* [PAGE EXCERPT]

The last three substances (naphthenes, paraffin, and olefins) are sometimes referred to as aliphatic compounds. Crude oil is characterized according to its sulfur content: sweet crude oil: (Sulfur < 0.5%) and sour crude oil (sulfur > 0.5%).

All kinds of wastes are produced in upstream and downstream processes, the so-called “slop oils” or “oily sludge”. These streams are generated from residues and operations, such as bottom sediments from API separators, tank bottoms, oily sludge from DAF units, lagoons and oil pits, desalter of spec products, and marpol sludge.

Sludge is one of the most common wastes produced by the oil industry [7].

It can be defined as any material in a storage tank which will not flow under gravity to a suction point. It is formed from processing crude oil and precipitates inside vessels, tanks, pipelines and equipment, such as valves, heat exchangers, separators, etc., reducing their performance. It is a dark viscous, sticky gel consisting of oil, water and solids. These depositions in various places have negative consequences, not only to the equipment and the process but also to the environment due to the toxic substances. Therefore, the removal and treatment are of great concern to the industry.

Figure 2. Crude oil tank bottom sludge. Source: http://scott7.com/tank-desludging-cleaning/#gallery-6

Analysing tank residues is crucial before cleaning a tank in order to determine its chemical conformation. According to the measurement point in the tank, the sludge at the nozzle of a tank, as illustrated in Figure 2, consists mostly of organic matter (hydrocarbons changing in quality of crude oil retained at periods), water, and mechanical impurities at varied rates.

The bottom sludge is divided into three main layers. In the upper one, plenty of hydrocarbons are lighter than water. Water makes up the majority of the middle layer, while the solid remnants are in the lower layer [1]. Investigating the sludge’s composition is also crucial since it will play a significant role in choosing the right chemicals, solvents, or extractants to utilise when the cleaning process calls for them.

The composition of the sludge must also be known to perform the subsequent operations of the sludge for the recovery of the oil, the treatment of the solid residues and wastewater contained therein.

* [WHAT TO DO]
1 - In the sludge text, reproduce the passage between "The bottom sludge" and "wastewater contained therein.", inclusive, substituting "three distinct layers" for "three main layers".
2 - Proceed with the sludge text, picking up right after its final sentence.
The records after this point are not needed.

* [PROVIDED DATA]
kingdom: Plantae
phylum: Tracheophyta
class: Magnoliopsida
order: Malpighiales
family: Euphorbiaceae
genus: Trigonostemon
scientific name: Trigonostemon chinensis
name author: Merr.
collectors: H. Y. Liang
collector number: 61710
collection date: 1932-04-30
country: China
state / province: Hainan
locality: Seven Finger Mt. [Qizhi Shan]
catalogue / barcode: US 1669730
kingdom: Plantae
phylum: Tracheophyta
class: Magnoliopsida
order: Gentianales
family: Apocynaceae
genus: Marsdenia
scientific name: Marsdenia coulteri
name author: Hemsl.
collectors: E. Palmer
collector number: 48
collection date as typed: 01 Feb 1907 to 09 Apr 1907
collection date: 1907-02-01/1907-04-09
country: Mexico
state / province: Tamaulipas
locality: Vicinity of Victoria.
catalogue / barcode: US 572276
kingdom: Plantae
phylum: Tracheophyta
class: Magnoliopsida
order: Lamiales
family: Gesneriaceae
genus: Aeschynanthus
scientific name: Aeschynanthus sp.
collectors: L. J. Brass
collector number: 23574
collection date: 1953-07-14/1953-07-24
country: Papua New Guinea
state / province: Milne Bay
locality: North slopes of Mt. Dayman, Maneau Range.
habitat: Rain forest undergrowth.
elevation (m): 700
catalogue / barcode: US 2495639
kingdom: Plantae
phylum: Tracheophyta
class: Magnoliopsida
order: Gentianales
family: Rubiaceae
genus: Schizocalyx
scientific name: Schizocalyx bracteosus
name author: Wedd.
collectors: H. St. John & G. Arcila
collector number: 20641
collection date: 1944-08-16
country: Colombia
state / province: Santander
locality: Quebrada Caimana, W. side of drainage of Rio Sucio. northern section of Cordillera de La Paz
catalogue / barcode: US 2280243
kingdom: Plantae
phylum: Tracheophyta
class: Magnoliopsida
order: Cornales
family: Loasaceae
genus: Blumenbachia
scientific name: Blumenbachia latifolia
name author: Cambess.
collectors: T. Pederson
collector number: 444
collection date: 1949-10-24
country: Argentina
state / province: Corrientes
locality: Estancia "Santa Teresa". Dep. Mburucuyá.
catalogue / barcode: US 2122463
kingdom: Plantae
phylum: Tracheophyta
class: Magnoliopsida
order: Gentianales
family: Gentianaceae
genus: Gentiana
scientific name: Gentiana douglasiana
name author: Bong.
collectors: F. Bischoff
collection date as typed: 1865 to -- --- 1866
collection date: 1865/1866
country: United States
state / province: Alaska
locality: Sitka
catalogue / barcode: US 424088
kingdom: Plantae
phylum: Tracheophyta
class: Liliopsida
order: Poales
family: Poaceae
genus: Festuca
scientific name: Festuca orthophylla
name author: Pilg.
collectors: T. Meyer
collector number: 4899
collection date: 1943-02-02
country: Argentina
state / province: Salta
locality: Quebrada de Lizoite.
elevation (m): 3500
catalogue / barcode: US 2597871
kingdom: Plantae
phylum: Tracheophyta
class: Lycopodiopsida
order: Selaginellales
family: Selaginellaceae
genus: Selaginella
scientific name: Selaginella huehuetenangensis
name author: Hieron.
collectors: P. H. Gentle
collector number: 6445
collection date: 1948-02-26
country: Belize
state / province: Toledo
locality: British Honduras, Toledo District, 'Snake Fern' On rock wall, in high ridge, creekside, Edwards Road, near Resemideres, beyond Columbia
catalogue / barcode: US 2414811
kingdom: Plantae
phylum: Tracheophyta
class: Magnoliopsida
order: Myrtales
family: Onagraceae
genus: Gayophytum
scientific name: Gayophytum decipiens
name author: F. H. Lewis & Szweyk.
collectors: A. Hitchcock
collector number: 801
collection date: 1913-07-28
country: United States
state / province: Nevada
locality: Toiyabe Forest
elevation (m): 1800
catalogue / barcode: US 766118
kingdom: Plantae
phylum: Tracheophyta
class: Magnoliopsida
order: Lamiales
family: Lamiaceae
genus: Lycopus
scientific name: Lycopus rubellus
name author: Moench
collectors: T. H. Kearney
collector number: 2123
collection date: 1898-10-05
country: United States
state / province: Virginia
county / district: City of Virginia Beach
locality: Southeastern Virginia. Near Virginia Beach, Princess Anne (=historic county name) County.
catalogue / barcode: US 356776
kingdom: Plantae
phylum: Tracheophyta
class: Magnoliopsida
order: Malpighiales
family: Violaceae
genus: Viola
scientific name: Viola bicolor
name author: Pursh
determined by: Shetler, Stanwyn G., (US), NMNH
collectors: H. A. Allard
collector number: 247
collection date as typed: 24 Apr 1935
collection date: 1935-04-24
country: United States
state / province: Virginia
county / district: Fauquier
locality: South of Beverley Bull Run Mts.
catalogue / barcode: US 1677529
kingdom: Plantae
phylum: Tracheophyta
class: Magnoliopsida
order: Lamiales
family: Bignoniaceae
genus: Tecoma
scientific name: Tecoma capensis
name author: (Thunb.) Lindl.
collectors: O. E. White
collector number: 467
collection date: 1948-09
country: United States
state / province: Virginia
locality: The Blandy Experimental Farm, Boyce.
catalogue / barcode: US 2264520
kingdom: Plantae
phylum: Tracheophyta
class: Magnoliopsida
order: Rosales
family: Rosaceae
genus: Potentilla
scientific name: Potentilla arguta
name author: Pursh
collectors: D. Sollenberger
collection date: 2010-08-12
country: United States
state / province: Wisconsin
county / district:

* [TASK RESPONSES]
1 -
The bottom sludge is divided into three distinct layers. In the upper one, plenty of hydrocarbons are lighter than water. Water makes up the majority of the middle layer, while the solid remnants are in the lower layer [1]. Investigating the sludge’s composition is also crucial since it will play a significant role in choosing the right chemicals, solvents, or extractants to utilise when the cleaning process calls for them.

The composition of the sludge must also be known to perform the subsequent operations of the sludge for the recovery of the oil, the treatment of the solid residues and wastewater contained therein.

2 -
2.3 Step-by-Step: Vessel Cleaning

The tank cleaning process can generally be described in 7 steps, as given below [8]. For certain cargoes, one or more of these steps may not be included in the procedures in TCGs.

Step 1. Pre-wash with seawater

Pre-wash is not a mandatory step for all kinds of cargo except for pollution category X type cargoes. This step aims to remove most of the load if it can potentially be a pollutant in the sea after being discharged. Seawater is applied using the tanker’s portable or fixed tank cleaning machines (CMs). Discharging the main wash water of relevant cargoes into the sea is prohibited unless a pre-wash has been done. Water temperature and adjacent tank temperature are critical factors for a successful pre-wash.

Step 2. Main wash with seawater

This is defined as a more detailed and extended version of the pre-wash. Seawater is applied to the tanks with a recommended 8–10 bar pressure using portable or fixed CMs. Water temperature varies from ambient to 85 ◦C depending on the cargo specs provided by TCGs.

Step 3. Chemical wash

Usually performed after Step 2, when the main wash is not sufficient to remove cargo residue, some special tank cleaning agents, such as emulsifiers, saponifiers and combinators, might be used with washing water. These depend on the requirements (mostly depending upon water solubility) of the washing procedure highlighted in TCGs.

Step 4. Rinsing with fresh water

After Step 3, fresh water is applied to tanks with CMs to remove all chemicals from cargo or cleaning agents.

Step 5. Draining the tank

The wash water evacuation process, which should be carried out from the beginning of the cleaning operation, continues until all the liquid in the tank is drained.

Step 6. Drying the tank

After draining the tank, the ventilation process is employed to remove a considerable amount of humidity and to provide a gas atmosphere that allows for tank entry by the employees.

Step 7. Mopping and Drying

The final step when full mopping and drying operations are conducted by taking care of hazards in enclosed space entry.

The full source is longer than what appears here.